Today was the first day of AFNI bootcamp, and served as an introduction to the software as well as the philosophy behind it. On the technical side, there wasn’t a whole lot that was new, as it was targeted both toward AFNI veterans and newcomers alike. However, the development team hinted at some new tools that they would be presenting later during the workshop.
First, I should introduce the men behind the AFNI software. They are, in no particular order:
-Bob Cox: Founder of AFNI back at the Medical College of Wisconsin in 1993/1994. Is the hive mind of the AFNI crew, and leads the development of new features and tools.
-Rick Reynolds: Specialist in developing “uber” scripts that create the nuts-and-bolts Unix scripts through graphical user interfaces (GUIs). Up until a few years ago, people still made their scripts from scratch, cobbling together different commands in ways that seemed reasonable. With the new uber scripts, users can point and click on their data and onsets files, and select different options for the preprocessing stream. I’ll be covering these more later.

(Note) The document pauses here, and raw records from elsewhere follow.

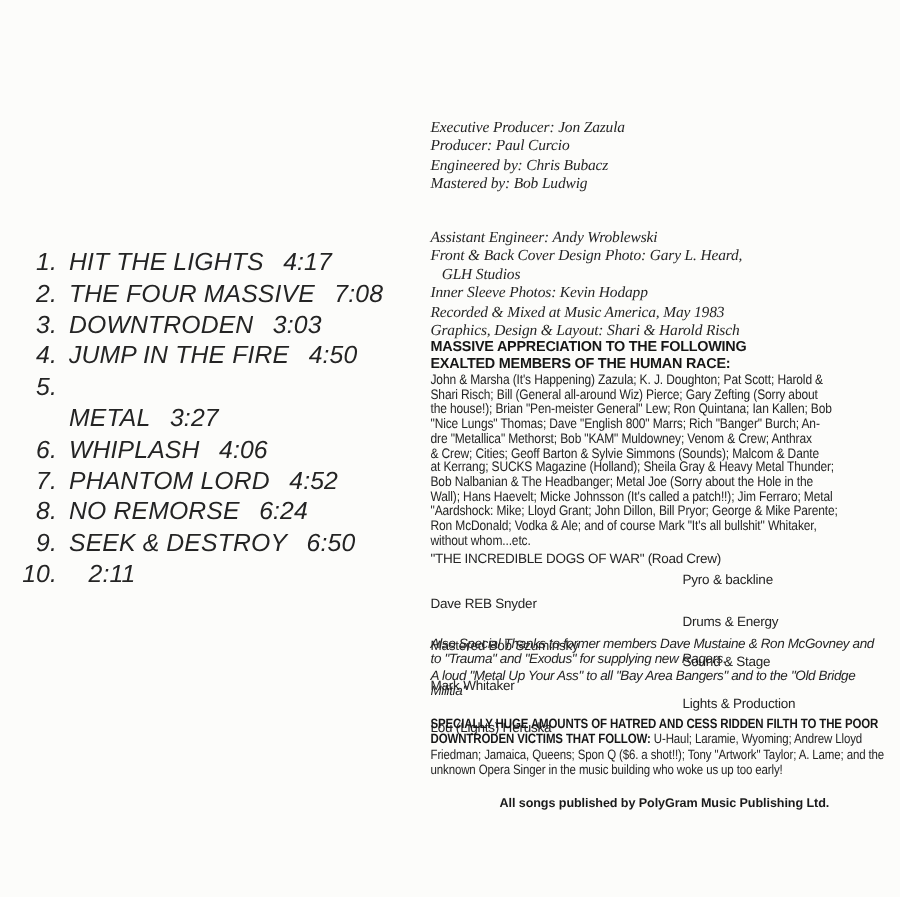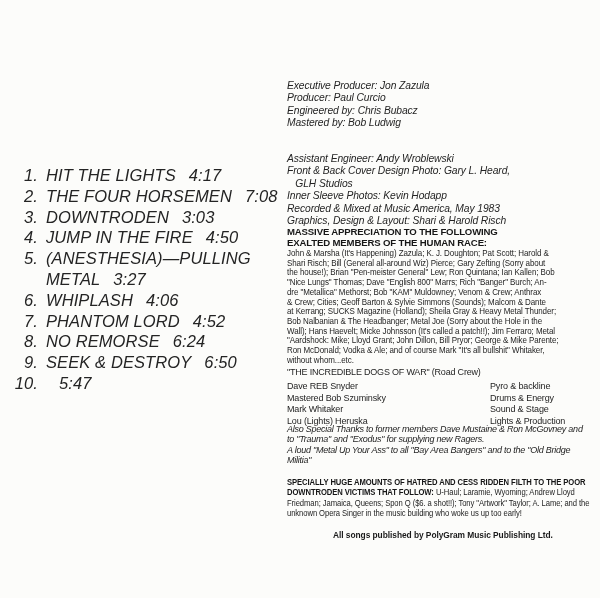--- a/index.html
+++ b/index.html
@@ -20,36 +20,36 @@
     letter-spacing:0.1px;
     color:#242424;
     white-space:nowrap;
   }
   .trow { display:flex; }
   .tnum { display:inline-block; width:28px; text-align:right; margin-right:8px; flex:none; }
   .ttime { margin-left:13px; }
 
   
   .blk { position:absolute; left:287px; width:313px; white-space:pre-wrap; color:#242424; }
-  .it  { font-style:italic; font-size:10.3px; line-height:12.4px; letter-spacing:-0.1px; }
+  .it  { font-style:italic; font-size:10.3px; line-height:12.4px; letter-spacing:-0.1px;font-family:Liberation Serif, serif; }
   .b-production  { top:80px; }
   .b-engineering { top:153px; }
 
   .b-massive-head {
     top:227px; font-weight:bold; font-size:9.6px; line-height:10.6px;
     letter-spacing:-0.15px; color:#161616;
   }
   .b-massive-body {
     top:249px; font-size:9.2px; line-height:9.7px; letter-spacing:-0.1px;
     width:360px; transform:scaleX(0.87); transform-origin:0 0;
   }
   .b-dogs { top:367px; font-size:9px; letter-spacing:-0.2px; }
   .b-crew { top:381px; font-size:9px; line-height:11.5px; letter-spacing:-0.15px; white-space:normal; }
   .crew-row  { display:flex; }
-  .crew-name { width:203px; flex:none; }
+  .crew-name { width:168px; flex:none;margin-top:16px; }
 
   .b-also { top:424px; font-size:9px; line-height:10.3px; letter-spacing:-0.25px;font-style:italic; }
   .b-hate {
     top:477px; font-size:9px; line-height:10.3px; letter-spacing:-0.1px;
     white-space:normal; width:368px; transform:scaleX(0.851); transform-origin:0 0;
   }
   .b-hate b { font-weight:bold; color:#161616; }
   .b-pub { top:530px; font-size:8.4px; font-weight:bold; letter-spacing:-0.05px; color:#1a1a1a;margin-left:46px; }
 </style>
 </head>
@@ -58,36 +58,35 @@
 <div class="page">
 
   <div class="tracklist">
     <div class="trow">
       <span class="tnum">1.</span>
       <span class="ttitle">HIT THE LIGHTS</span>
       <span class="ttime">4:17</span>
     </div>
     <div class="trow">
       <span class="tnum">2.</span>
-      <span class="ttitle">THE FOUR HORSEMEN</span>
+      <span class="ttitle">THE FOUR MASSIVE</span>
       <span class="ttime">7:08</span>
     </div>
     <div class="trow">
       <span class="tnum">3.</span>
       <span class="ttitle">DOWNTRODEN</span>
       <span class="ttime">3:03</span>
     </div>
     <div class="trow">
       <span class="tnum">4.</span>
       <span class="ttitle">JUMP IN THE FIRE</span>
       <span class="ttime">4:50</span>
     </div>
     <div class="trow">
       <span class="tnum">5.</span>
-      <span class="ttitle">(ANESTHESIA)—PULLING</span>
       <span class="ttime"></span>
     </div>
     <div class="trow">
       <span class="tnum"></span>
       <span class="ttitle">METAL</span>
       <span class="ttime">3:27</span>
     </div>
     <div class="trow">
       <span class="tnum">6.</span>
       <span class="ttitle">WHIPLASH</span>
@@ -103,21 +102,21 @@
       <span class="ttitle">NO REMORSE</span>
       <span class="ttime">6:24</span>
     </div>
     <div class="trow">
       <span class="tnum">9.</span>
       <span class="ttitle">SEEK &amp; DESTROY</span>
       <span class="ttime">6:50</span>
     </div>
     <div class="trow">
       <span class="tnum">10.</span>
-      <span class="ttime">5:47</span>
+      <span class="ttime">2:11</span>
     </div>
   </div>
 
   <div class="blk it b-production">Executive Producer: Jon Zazula
 Producer: Paul Curcio
 Engineered by: Chris Bubacz
 Mastered by: Bob Ludwig</div>
 
   <div class="blk it b-engineering">Assistant Engineer: Andy Wroblewski
 Front &amp; Back Cover Design Photo: Gary L. Heard,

-Ziad Saad: Developer of the Surface Mapper (SUMA) which talks to AFNI and projects 3D volumetric blobs onto a 2D surface. This allows a more detailed look at activation patterns along the banks of cortical gyri and within the sulci, and produces much sexier looking pictures. I will also discuss this more later.
-Gang Chen: Statistics specialist and creator of the 3dMEMA and 3dLME statistical programs. An excellent resource for statistics-related problems after you’ve screwed up or just can’t figure out how you should model your data.
-Daniel Glen: Registration expert and developer of AFNI’s alignment program, align_epi_anat.py.
As I mentioned, the lectures themselves were primarily an introduction to how fMRI data analysis works at the single-subject level. The philosophy driving the development of AFNI is that the user should be able to stay close to his or her data, and be able to check it easily. AFNI makes this incredibly easy, especially with the development of higher-level processing scripts, and the responsibility of the user is to understand both a) what is going on, and b) what is being processed at each step. Using the program uber_subject.py (to be discussed in detail later), a script called @ss_review_driver is generated, which allows the user to easily check censored TRs, eyeball registration, and review the design matrix. This takes only a couple of minutes per subject, and in my opinion is more efficient and more intuitive than clicking through SPM’s options (although SPM’s approach to viewing the design matrix, where one can point and click on each beta for each regressor, is still far better than any other interface I have used).
A couple of observations during the lectures:
-There is a new program called 3dREML (Restricted Maximum Likelihood) that takes into account both the estimate of the beta for each regressor, and its variance. This information is then taken to the second level for the group analysis, in which betas from subjects with high variance are weighted less than subjects with a much tighter variance around each estimate. It is a concept akin to Bayesian “shrinkage”, in which the estimate of a parameter is constrained around a certain estimate if the majority of the data is around that estimate, which attenuates the effect of outliers. The second-level program – a tool called 3dMEMA (Mixed-Effects Meta-Analysis) – uses the results from 3dREML.
-Daniel Glen discussed some new features that will be implemented in AFNI’s registration methods, such as new atlases for monkey and rat populations. In addition, you can create your own atlas, and use that for determining where an activation occurred. Still in the works: Enabling AFNI’s built-in atlas searcher, whereami, to link up with web-based atlases, as well as display relevant literature and theories associated with the selected region / voxel. This is similar to Caret’s method of displaying what a selected brain region is hypothesized to do.
That’s about it for today. Tomorrow will be covering the interactive features of AFNI, including looking at anatomical-EPI registration and overlaying idealized timecourses (i.e., your model) on top of raw data. Hot!